Data provided START

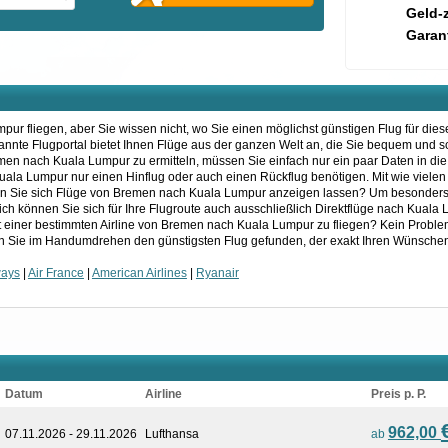
Geld-
Garant
r fliegen, aber Sie wissen nicht, wo Sie einen möglichst günstigen Flug für dies
kannte Flugportal bietet Ihnen Flüge aus der ganzen Welt an, die Sie bequem und 
men nach Kuala Lumpur zu ermitteln, müssen Sie einfach nur ein paar Daten in d
h Kuala Lumpur nur einen Hinflug oder auch einen Rückflug benötigen. Mit wie viel
len Sie sich Flüge von Bremen nach Kuala Lumpur anzeigen lassen? Um besonder
zlich können Sie sich für Ihre Flugroute auch ausschließlich Direktflüge nach Kual
t einer bestimmten Airline von Bremen nach Kuala Lumpur zu fliegen? Kein Probl
ben Sie im Handumdrehen den günstigsten Flug gefunden, der exakt Ihren Wünschen
ways
|
Air France
|
American Airlines
|
Ryanair
Datum
Airline
Preis p. P.
962,00
07.11.2026 - 29.11.2026
Lufthansa
ab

Data provided END

**Aim of the task:** All lines above that hold the string "sich" should be copied.

**Answer box:**
len Sie sich Flüge von Bremen nach Kuala Lumpur anzeigen lassen? Um besonder
zlich können Sie sich für Ihre Flugroute auch ausschließlich Direktflüge nach Kual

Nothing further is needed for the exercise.